Uncertainty of microwave radiative transfer computations in rain

• Main Author: Hong, Sung Wook
• Other Authors: Wilheit, Thomas T.
• Format: Others
• Language: en_US
• Published: 2010
• Subjects: Radiative transfer; Codes; Freezing level; Vertical resolution; Uncertainty
• Online Access: http://hdl.handle.net/1969.1/ETD-TAMU-1733; http://hdl.handle.net/1969.1/ETD-TAMU-1733

Currently, the effect of the vertical resolution on the brightness temperature (BT) has not been examined in depth. The uncertainty of the freezing level (FL) retrieved using two different satellites' data is large. Various radiative transfer (RT) codes yield different BTs in strong scattering conditions. The purposes of this research were: 1) to understand the uncertainty of the BT contributed by the vertical resolution numerically and analytically; 2) to reduce the uncertainty of the FL retrieval using new thermodynamic observations; and 3) to investigate the characteristics of four different RT codes. Firstly, a plane-parallel RT Model (RTM) of n layers in light rainfall was used for the analytical and computational derivation of the vertical resolution effect on the BT. Secondly, a new temperature profile based on observations was absorbed in the Texas A&M University (TAMU) algorithm.
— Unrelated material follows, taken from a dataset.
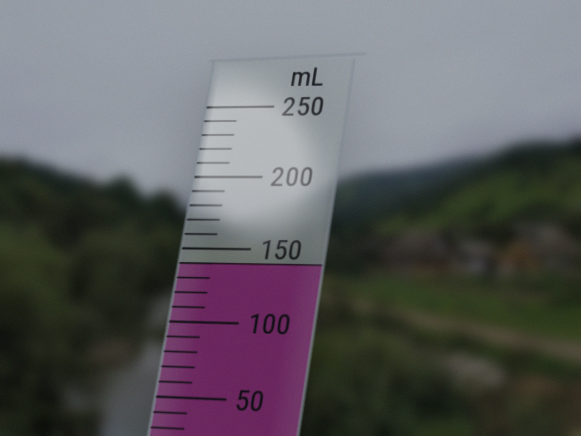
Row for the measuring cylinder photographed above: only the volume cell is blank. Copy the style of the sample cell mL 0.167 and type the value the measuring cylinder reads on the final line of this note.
mL 140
The Precipitation Radar (PR) and Tropical Rainfall Measuring Mission (TRMM) Microwave Imager (TMI) data were utilized for the improved FL retrieval. Thirdly, the TAMU, Eddington approximation (EDD), Discrete Ordinate, and backward Monte Carlo codes were compared under various view angles, rain rates, FLs, frequencies, and surface properties. The uncertainty of the BT decreased as the number of layers increased. The uncertainty was due to the optical thickness rather than due to relative humidity, pressure distribution, water vapor, and temperature profile. The mean TMI FL showed a good agreement with mean bright band height. A new temperature profile reduced the uncertainty of the TMI FL by about 10%. The differences of the BTs among the four different RT codes were within 1 K at the current sensor view angle over the entire dynamic rain rate range of 10-37 GHz. The differences between the TAMU and EDD solutions were less than 0.5 K for the specular surface. In conclusion, this research suggested the vertical resolution should be considered as a parameter in the forward model. A new temperature profile improved the TMI FL in the tropics, but the uncertainty still exists with low FL. Generally, the four RT codes agreed with each other, except at nadir, near limb or in heavy rainfall. The TAMU and the EDD codes had better agreement than other RT codes.